▶ _Task details_
Each entry must be restated word for word.
Segment Start: Listed records
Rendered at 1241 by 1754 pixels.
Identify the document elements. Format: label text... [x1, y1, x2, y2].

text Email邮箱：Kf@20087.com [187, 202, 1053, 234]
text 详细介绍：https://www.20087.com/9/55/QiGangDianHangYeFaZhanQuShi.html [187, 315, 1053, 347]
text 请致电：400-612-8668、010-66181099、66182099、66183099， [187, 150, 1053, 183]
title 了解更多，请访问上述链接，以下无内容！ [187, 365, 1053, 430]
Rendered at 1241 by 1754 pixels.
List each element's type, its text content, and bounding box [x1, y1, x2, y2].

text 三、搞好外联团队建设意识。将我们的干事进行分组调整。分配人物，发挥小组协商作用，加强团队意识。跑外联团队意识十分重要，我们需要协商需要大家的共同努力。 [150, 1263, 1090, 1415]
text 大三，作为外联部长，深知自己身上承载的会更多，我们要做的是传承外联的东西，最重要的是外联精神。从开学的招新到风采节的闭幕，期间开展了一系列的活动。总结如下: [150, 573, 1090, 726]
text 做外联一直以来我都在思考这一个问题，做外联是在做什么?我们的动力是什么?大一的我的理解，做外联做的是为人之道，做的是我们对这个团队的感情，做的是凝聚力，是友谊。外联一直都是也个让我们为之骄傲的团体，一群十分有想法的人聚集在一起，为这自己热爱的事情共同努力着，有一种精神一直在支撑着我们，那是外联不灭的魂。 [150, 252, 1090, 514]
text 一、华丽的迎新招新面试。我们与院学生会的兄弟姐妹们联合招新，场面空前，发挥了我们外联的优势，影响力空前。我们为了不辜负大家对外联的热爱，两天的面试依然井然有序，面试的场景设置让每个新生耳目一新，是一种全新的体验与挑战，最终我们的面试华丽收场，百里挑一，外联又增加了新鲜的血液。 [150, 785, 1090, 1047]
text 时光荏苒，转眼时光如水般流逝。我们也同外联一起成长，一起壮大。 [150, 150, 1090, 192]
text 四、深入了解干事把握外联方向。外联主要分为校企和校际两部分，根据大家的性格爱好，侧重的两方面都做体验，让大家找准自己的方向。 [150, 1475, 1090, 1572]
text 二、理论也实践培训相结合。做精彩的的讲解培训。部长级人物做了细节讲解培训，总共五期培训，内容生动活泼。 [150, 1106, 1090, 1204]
Segment End: Listed records
▶ _Task solution_
Rendered at 1241 by 1754 pixels.
Identify the document elements. Format: label text... [x1, y1, x2, y2].

text Email邮箱：Kf@20087.com [187, 202, 1053, 234]
text 详细介绍：https://www.20087.com/9/55/QiGangDianHangYeFaZhanQuShi.html [187, 315, 1053, 347]
text 请致电：400-612-8668、010-66181099、66182099、66183099， [187, 150, 1053, 183]
title 了解更多，请访问上述链接，以下无内容！ [187, 365, 1053, 430]
Rendered at 1241 by 1754 pixels.
List each element's type, its text content, and bounding box [x1, y1, x2, y2].

text 三、搞好外联团队建设意识。将我们的干事进行分组调整。分配人物，发挥小组协商作用，加强团队意识。跑外联团队意识十分重要，我们需要协商需要大家的共同努力。 [150, 1263, 1090, 1415]
text 大三，作为外联部长，深知自己身上承载的会更多，我们要做的是传承外联的东西，最重要的是外联精神。从开学的招新到风采节的闭幕，期间开展了一系列的活动。总结如下: [150, 573, 1090, 726]
text 做外联一直以来我都在思考这一个问题，做外联是在做什么?我们的动力是什么?大一的我的理解，做外联做的是为人之道，做的是我们对这个团队的感情，做的是凝聚力，是友谊。外联一直都是也个让我们为之骄傲的团体，一群十分有想法的人聚集在一起，为这自己热爱的事情共同努力着，有一种精神一直在支撑着我们，那是外联不灭的魂。 [150, 252, 1090, 514]
text 一、华丽的迎新招新面试。我们与院学生会的兄弟姐妹们联合招新，场面空前，发挥了我们外联的优势，影响力空前。我们为了不辜负大家对外联的热爱，两天的面试依然井然有序，面试的场景设置让每个新生耳目一新，是一种全新的体验与挑战，最终我们的面试华丽收场，百里挑一，外联又增加了新鲜的血液。 [150, 785, 1090, 1047]
text 时光荏苒，转眼时光如水般流逝。我们也同外联一起成长，一起壮大。 [150, 150, 1090, 192]
text 四、深入了解干事把握外联方向。外联主要分为校企和校际两部分，根据大家的性格爱好，侧重的两方面都做体验，让大家找准自己的方向。 [150, 1475, 1090, 1572]
text 二、理论也实践培训相结合。做精彩的的讲解培训。部长级人物做了细节讲解培训，总共五期培训，内容生动活泼。 [150, 1106, 1090, 1204]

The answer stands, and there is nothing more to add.